California: Four students arrested for plotting mass shooting at a high school
Four male students from California have been arrested for plotting to carry out a mass shooting at Summerville High School, authorities said on 3 October. Tuolumne County Sheriff Jim Mele told reporters that the plot came to light after students notified administrators of suspicious behaviour by three suspects.
According to The Modesto Bee, school administrators alerted the sheriff's department immediately after students told them they had overheard the suspects discussing the plot at school. Mele said that while authorities served two of the search warrants in the case they discovered "evidence verifying a plot to shoot staff and students at Summerville High School."
The suspects, who included a fourth student identified during the investigation, confessed their plans to investigators. The group of would-be shooters allegedly plotted every detail of their planned attack, including who they planned to shoot, locations and methods for the shooting, Mele said.
"They were going to come on campus and shoot and kill as many people as possible on the campus," the sheriff said. "It is particularly unsettling when our most precious assets—which are our students, their teachers—are targets for violence."
Law enforcement noted that the shooting plot was in its planning stages and that no one at the school was hurt. Mele told reporters that investigators did not discover any weapons, but added the students were attempting to obtain some for the attack.

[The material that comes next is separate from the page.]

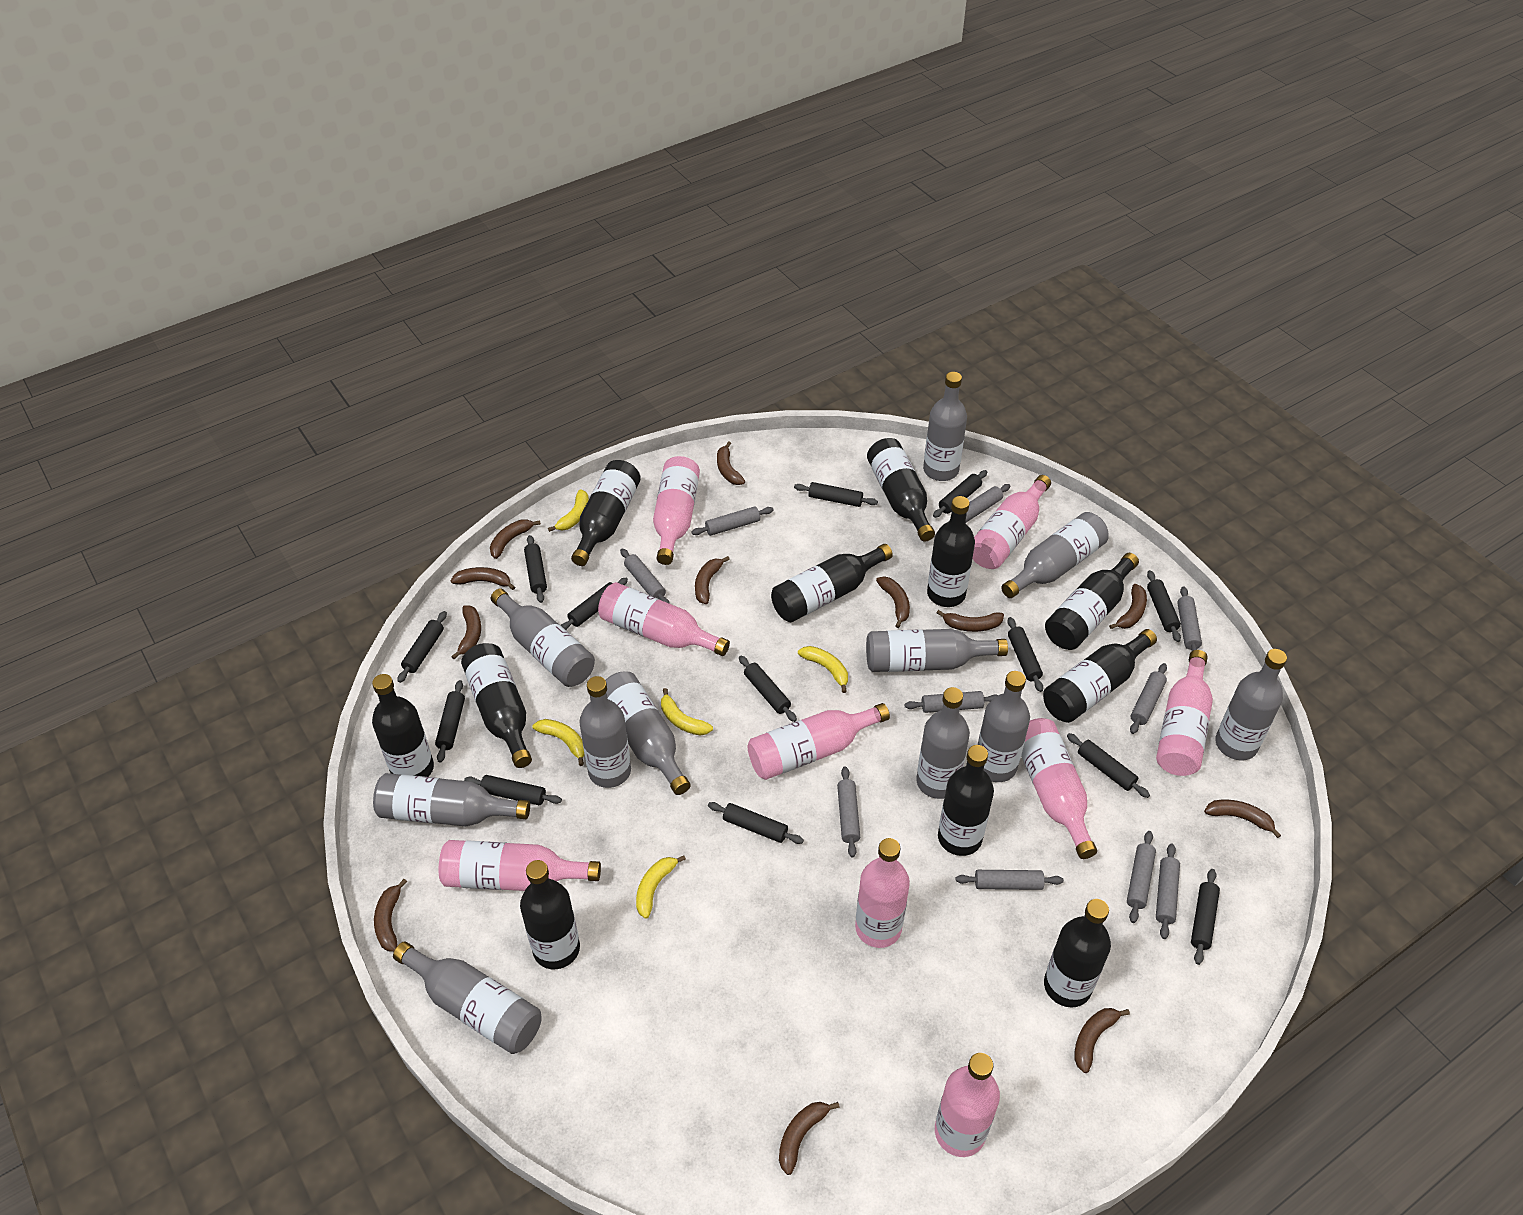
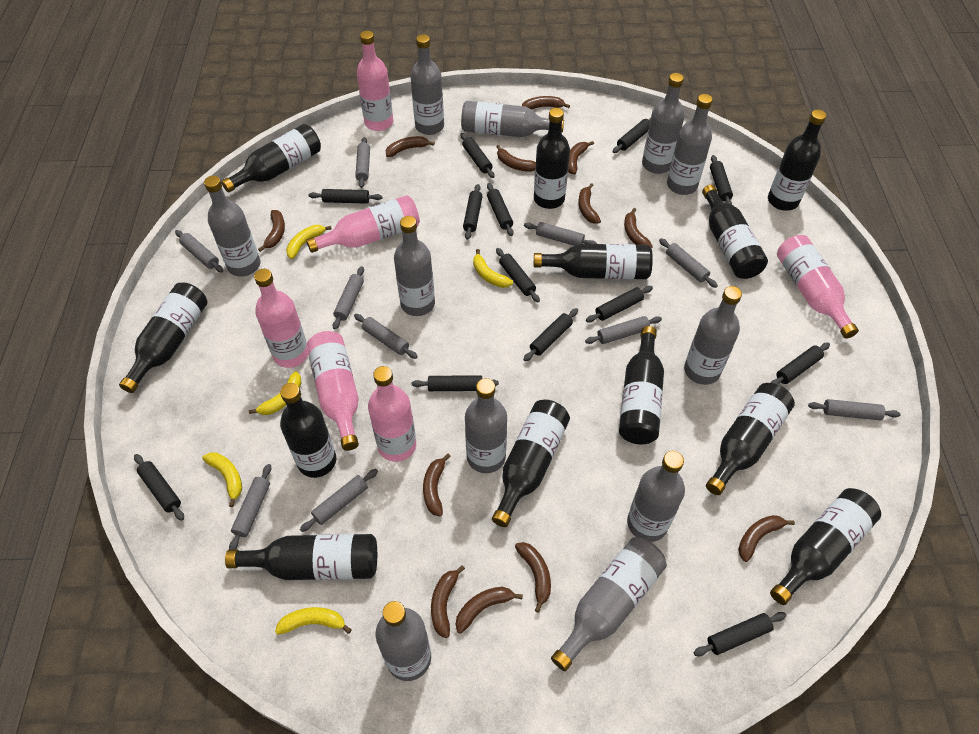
black bottle: [372,674,434,777] [461,643,532,768] [520,860,580,969] [571,460,641,566] [771,544,893,622] [867,438,935,541] [927,496,975,607] [938,745,994,856] [1043,629,1157,723] [1044,899,1111,1008] [1045,553,1139,650] = 11 -> [119,283,208,393] [221,124,321,193] [225,534,377,580] [280,383,336,478] [492,400,570,527] [534,108,570,209] [534,244,653,279] [619,326,664,444] [702,185,768,279] [706,383,795,495] [768,110,827,211] [770,488,881,605] = 12
pink bottle: [439,840,601,891] [598,582,730,656] [653,456,700,565] [748,703,890,780] [855,838,910,948] [935,1053,1000,1157] [972,475,1051,569] [1021,718,1097,859] [1156,650,1213,776] = 9 -> [254,269,308,368] [306,195,420,253] [307,331,359,451] [357,31,393,131] [368,366,416,462] [777,235,859,339] = 6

"(They were) pretty dog-gone close. (Close) enough to keep me up last night, to keep my detectives and lieutenants up last night. There was an event that would be coming up that they specifically talked about," he said. "To talk about specifically what, I don't want to, but enough to move forward...that we took four children away from their homes in order to protect other children.
According to The Modesto Bee, the four students were arrested on charges of conspiracy to commit an assault with deadly weapons on 2 October. The four young men, who are all underage, were turned over to the Tuolumne County Probation Department.
The plot was foiled just a day before the deadly shooting at Umpqua Community College in Oregon that left 10 dead after a heavily armed 26-year-old walked in, killed nine people and committed suicide.
"It is clear from past history, such as Columbine and Sandy Hook, as well as other recent events in Oregon, that children are willing and capable of planning and carrying out acts of violence against fellow students and teachers on school grounds," Assistant District Attorney Eric Hovatter said, according to The Washington Post. Hover said his office will collect details of the case from the sheriff's department and will begin to decide what charges will be filed.
The four unnamed suspects will be arraigned as juveniles before a Toulumne County Superior Court Judge. "While it is easy to say that would never happen in Tuolumne County, the public and local law enforcement must remain vigilant as they did here," Hovatter said. "That the suspects are young does not minimize the gravity of the conduct nor the potential for great harm to many people."